**WORK TASK 1:**
According to the passage on Sri Lanka, to what position has Mahinda Rajapaksa been appointed?
**WORK TASK 2:**
From the passage on Sri Lanka, extract the text between "Mahinda Rajapaksa's refusal to acknowledge the massacre" and "Lanka's armed forces.", inclusive.
**WORK TASK 3:**
Extend the passage on Sri Lanka beyond its final sentence.

**SELECTED TEXT:**
Mahinda Rajapaksa's refusal to acknowledge the massacre of Tamils makes his appointment as Commonwealth chairman-in-office totally unacceptable.

There is always disquiet when imperialist world leaders guilty of supporting aggressions that have caused hundreds of thousands of deaths set themselves up as moral arbiters.

David Cameron not only was fully behind the unjustifiable invasions of Afghanistan, Iraq and Libya but would have had Britain bombing Syria if the House of Commons had not shown greater judgement.

However, in the case of Sri Lanka, President Mahinda Rajapaksa's refusal to acknowledge the scale of the cold-blooded massacre of Tamils at the end of the country's civil war makes his appointment as Commonwealth chairman-in-office totally unacceptable.

Many Liberation Tigers of Tamil Eelam leaders were taken prisoner and filmed in the custody of Sri Lanka's armed forces.

Their bullet-riddled bodies were pictured later and portrayed as having been killed in battle, which is as far-fetched as similar claims made by Britain's allies in Libya over the murder of ousted leader Muammar Gadaffi.

There was also ample evidence that female members of the Tamil Tiger fighters had been raped before being killed.

**DATA EXTRACTS:**
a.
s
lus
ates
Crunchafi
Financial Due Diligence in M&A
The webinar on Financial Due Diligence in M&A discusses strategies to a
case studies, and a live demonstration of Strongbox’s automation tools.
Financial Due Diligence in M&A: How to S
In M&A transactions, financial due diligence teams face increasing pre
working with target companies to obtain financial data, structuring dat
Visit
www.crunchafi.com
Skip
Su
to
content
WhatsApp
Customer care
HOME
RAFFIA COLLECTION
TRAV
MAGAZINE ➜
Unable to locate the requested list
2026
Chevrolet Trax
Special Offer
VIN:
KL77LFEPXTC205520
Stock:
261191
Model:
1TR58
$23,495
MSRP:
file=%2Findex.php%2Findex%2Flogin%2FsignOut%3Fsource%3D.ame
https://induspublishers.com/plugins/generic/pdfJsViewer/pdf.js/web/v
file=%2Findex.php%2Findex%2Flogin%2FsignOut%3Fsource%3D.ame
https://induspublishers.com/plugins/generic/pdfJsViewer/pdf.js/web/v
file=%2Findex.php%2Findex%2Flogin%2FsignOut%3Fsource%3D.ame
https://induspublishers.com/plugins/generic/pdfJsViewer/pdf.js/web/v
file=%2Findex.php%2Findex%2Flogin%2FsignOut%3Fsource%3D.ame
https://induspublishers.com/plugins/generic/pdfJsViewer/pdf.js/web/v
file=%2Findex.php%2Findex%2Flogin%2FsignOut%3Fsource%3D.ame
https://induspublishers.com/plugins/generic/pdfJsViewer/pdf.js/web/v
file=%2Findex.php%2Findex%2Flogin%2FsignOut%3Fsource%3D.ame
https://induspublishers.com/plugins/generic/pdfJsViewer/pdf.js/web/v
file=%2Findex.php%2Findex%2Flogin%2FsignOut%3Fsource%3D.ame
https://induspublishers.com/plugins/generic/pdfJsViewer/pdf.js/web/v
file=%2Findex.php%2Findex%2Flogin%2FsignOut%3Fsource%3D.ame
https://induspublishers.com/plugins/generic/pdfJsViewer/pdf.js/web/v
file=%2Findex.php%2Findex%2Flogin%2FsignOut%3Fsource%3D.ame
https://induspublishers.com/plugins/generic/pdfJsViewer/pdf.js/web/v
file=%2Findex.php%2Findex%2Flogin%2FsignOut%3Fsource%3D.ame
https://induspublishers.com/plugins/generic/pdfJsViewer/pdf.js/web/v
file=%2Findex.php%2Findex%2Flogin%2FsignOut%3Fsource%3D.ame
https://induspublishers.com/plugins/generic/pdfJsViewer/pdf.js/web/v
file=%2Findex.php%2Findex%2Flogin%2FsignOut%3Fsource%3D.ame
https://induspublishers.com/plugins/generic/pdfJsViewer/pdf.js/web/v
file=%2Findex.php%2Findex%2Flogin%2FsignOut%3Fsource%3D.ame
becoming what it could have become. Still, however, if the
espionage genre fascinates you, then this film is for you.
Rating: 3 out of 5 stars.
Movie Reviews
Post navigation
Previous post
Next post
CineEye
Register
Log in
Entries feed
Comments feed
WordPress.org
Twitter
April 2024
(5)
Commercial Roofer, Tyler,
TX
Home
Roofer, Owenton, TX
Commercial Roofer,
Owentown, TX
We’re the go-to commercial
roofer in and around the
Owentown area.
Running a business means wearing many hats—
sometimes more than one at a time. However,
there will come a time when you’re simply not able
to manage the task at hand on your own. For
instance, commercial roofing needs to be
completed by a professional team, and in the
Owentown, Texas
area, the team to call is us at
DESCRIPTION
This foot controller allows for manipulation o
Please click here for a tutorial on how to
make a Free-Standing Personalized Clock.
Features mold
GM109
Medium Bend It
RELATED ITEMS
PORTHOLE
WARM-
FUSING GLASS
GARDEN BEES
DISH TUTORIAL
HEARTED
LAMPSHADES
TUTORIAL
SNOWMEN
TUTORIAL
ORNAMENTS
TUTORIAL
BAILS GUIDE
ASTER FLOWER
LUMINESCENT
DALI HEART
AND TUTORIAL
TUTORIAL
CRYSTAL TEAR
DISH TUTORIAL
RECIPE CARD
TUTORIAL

**EXPECTED ANSWER 1:**
Commonwealth chairman-in-office.

**EXPECTED ANSWER 2:**
Mahinda Rajapaksa's refusal to acknowledge the massacre of Tamils makes his appointment as Commonwealth chairman-in-office totally unacceptable.

There is always disquiet when imperialist world leaders guilty of supporting aggressions that have caused hundreds of thousands of deaths set themselves up as moral arbiters.

David Cameron not only was fully behind the unjustifiable invasions of Afghanistan, Iraq and Libya but would have had Britain bombing Syria if the House of Commons had not shown greater judgement.

However, in the case of Sri Lanka, President Mahinda Rajapaksa's refusal to acknowledge the scale of the cold-blooded massacre of Tamils at the end of the country's civil war makes his appointment as Commonwealth chairman-in-office totally unacceptable.

Many Liberation Tigers of Tamil Eelam leaders were taken prisoner and filmed in the custody of Sri Lanka's armed forces.

**EXPECTED ANSWER 3:**
Even the then head of the Sri Lankan army, Sarath Fonseka, testified to having been authorised by defence secretary Gotabaya Rajapaksa, the president's brother, to put captured Tiger fighters to death.

The president claims to be committed to close relations between the island's two main communities, the Sinhalese majority and Tamil minority, both of whose languages he speaks.

But his decision to turn his back on the People's Alliance with the Communist Party and the Lanka Sama Samaj Party in favour of linking his Sri Lanka Freedom Party with the Sinhalese nationalist Janatha Vimukhti Peramuna (National Liberation Front) in a United People's Freedom Alliance in 2004 marked a sinister turn.

The JVP had denounced an earlier joint ceasefire as treason and opposed any concept of autonomy for the Tamil minority.

Nor was it only the military and political leaders of the Tamil Tigers that were wiped out in the orgy of slaughter ordered by Rajapaksa's forces.

It is generally accepted that 40,000 Tamil civilians were killed in northern Sri Lanka during that macabre civil war endgame.

Rajapaksa flatly denies any human rights violations then or since, insisting that there is a system in place to investigate allegations of rape or torture.

However, UN human rights council commissioner Navaneetham Pillay charged earlier this year that Sri Lanka has become increasingly authoritarian and that, since the end of the civil war four years ago, democracy has been undermined and the rule of law eroded.

The UN body has urged Sri Lanka to investigate widely reported breaches of human rights committed during the final phase of war with the Tamil Tigers, but it is clear that this will not take place.

The Colombo government seeks to play the independence card, insisting that national sovereignty dictates that it should not acquiesce even to answering questions about a human rights deficit in Sri Lanka.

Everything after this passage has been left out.